*PROBLEM STATEMENT*: Set down, please, exactly the lines below that run from the line with "Fig 2. 35S RNA" to the line with "Fig. 27 Comparison", both lines included.

*THE DATA*:

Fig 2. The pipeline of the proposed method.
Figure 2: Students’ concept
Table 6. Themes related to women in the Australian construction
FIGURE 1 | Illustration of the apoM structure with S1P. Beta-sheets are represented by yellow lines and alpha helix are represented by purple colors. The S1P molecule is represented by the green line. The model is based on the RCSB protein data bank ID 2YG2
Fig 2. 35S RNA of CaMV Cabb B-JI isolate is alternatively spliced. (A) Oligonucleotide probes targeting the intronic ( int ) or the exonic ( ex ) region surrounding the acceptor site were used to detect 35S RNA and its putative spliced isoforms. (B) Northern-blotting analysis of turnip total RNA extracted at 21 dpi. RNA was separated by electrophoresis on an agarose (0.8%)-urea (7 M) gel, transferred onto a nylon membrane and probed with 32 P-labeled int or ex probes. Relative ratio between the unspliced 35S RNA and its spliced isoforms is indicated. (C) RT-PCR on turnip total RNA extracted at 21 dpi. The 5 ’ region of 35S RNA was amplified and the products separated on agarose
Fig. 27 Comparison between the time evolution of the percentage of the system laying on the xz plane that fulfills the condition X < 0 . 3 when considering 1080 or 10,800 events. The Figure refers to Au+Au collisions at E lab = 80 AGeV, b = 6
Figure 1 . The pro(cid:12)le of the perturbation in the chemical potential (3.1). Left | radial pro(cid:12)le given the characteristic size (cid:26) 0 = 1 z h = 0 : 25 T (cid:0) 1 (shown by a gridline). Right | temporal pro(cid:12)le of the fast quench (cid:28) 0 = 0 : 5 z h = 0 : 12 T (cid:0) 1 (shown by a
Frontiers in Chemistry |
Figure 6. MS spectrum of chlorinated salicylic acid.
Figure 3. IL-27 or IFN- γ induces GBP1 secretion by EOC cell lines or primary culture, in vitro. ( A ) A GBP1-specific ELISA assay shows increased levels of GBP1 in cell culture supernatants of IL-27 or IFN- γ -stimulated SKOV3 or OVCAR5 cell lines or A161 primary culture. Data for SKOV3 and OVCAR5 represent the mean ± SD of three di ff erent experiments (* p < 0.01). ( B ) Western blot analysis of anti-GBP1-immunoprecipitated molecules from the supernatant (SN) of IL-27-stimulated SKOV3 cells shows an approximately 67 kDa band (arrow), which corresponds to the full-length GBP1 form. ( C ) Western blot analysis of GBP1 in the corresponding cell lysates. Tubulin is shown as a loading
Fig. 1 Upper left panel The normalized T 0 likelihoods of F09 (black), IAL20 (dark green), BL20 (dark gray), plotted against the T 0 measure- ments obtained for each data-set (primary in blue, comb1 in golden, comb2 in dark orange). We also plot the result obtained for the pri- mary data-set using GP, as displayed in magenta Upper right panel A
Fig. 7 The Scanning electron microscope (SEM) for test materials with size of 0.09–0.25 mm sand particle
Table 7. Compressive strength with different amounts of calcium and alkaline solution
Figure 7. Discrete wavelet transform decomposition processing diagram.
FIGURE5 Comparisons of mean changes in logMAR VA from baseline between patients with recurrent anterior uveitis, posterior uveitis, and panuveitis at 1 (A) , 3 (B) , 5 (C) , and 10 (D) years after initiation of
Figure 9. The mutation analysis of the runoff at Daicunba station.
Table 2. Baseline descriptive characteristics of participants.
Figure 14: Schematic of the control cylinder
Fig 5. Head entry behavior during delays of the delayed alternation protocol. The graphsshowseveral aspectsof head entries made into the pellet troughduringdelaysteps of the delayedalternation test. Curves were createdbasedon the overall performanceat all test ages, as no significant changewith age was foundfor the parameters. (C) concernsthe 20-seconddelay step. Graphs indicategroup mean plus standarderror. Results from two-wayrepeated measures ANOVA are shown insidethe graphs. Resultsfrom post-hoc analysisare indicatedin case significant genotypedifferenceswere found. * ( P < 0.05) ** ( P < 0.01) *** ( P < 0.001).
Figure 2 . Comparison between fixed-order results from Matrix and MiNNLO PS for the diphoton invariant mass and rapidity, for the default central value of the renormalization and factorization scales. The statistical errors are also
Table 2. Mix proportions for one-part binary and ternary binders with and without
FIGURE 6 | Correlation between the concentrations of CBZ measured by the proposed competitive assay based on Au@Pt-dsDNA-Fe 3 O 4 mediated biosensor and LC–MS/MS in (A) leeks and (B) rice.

*EXERCISE ANSWER*:
Fig 2. 35S RNA of CaMV Cabb B-JI isolate is alternatively spliced. (A) Oligonucleotide probes targeting the intronic ( int ) or the exonic ( ex ) region surrounding the acceptor site were used to detect 35S RNA and its putative spliced isoforms. (B) Northern-blotting analysis of turnip total RNA extracted at 21 dpi. RNA was separated by electrophoresis on an agarose (0.8%)-urea (7 M) gel, transferred onto a nylon membrane and probed with 32 P-labeled int or ex probes. Relative ratio between the unspliced 35S RNA and its spliced isoforms is indicated. (C) RT-PCR on turnip total RNA extracted at 21 dpi. The 5 ’ region of 35S RNA was amplified and the products separated on agarose
Fig. 27 Comparison between the time evolution of the percentage of the system laying on the xz plane that fulfills the condition X < 0 . 3 when considering 1080 or 10,800 events. The Figure refers to Au+Au collisions at E lab = 80 AGeV, b = 6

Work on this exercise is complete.